Simon Felton, an investment property specialist at Colliers International, believes that multifamily units or apartments could be a solution for a housing crisis in New Zealand. However, the demand for such properties would mean a bigger need for construction workers.
This likewise means civil engineering services will be more in demand in the country due to the expected increase in the number of multifamily properties for rent.
Felton said that the multifamily sector has become an attractive asset class for Kiwi investors, as it taps into the demand for homes with a potential to earn profits. The model has been a viable investment structure in other countries, such as the U.S., where transactions amount to more than NZ$137 billion each year.
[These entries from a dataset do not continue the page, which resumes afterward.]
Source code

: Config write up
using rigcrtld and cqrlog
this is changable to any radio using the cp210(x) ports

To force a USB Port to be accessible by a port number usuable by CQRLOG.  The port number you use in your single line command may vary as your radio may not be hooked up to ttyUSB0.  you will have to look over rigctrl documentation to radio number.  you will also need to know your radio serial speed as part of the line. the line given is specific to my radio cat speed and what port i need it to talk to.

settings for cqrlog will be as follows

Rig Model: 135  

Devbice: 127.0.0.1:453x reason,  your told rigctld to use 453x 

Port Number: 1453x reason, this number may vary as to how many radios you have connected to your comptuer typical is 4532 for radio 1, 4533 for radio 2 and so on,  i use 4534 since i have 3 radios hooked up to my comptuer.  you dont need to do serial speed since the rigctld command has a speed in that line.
Civil engineering work will be relevant to achieve a suitable design and building structure for projects, particularly in cities such as Auckland. The market currently has a limited supply of rental properties, which then contribute to high prices. A shortage of workers likewise affects the number of constructed units for rent, as the industry would need to recruit and train more people by 2022.
Skilled Labour Supply
The Ministry of Business, Innovation and Employment (MBIE) said that at least 50,000 construction workers and tradesmen would be needed in the next four years. The problem does not involve a shortage of job openings, but rather a lack of skilled personnel, according to Anna Clark, MBIE system strategy and performance manager.
A boom-bust cycle, which happens when demand peaks before declining, makes it difficult to determine the number of workers needed for construction plans. Still, the industry would need more workers given that multifamily projects are expected to increase in the future.
Multifamily properties are a relatively new concept in New Zealand. That said, developers should work with civil engineers and architects carefully to find the most cost-efficient way to build these properties whilst maintaining compliance with certain industry standards and regulations.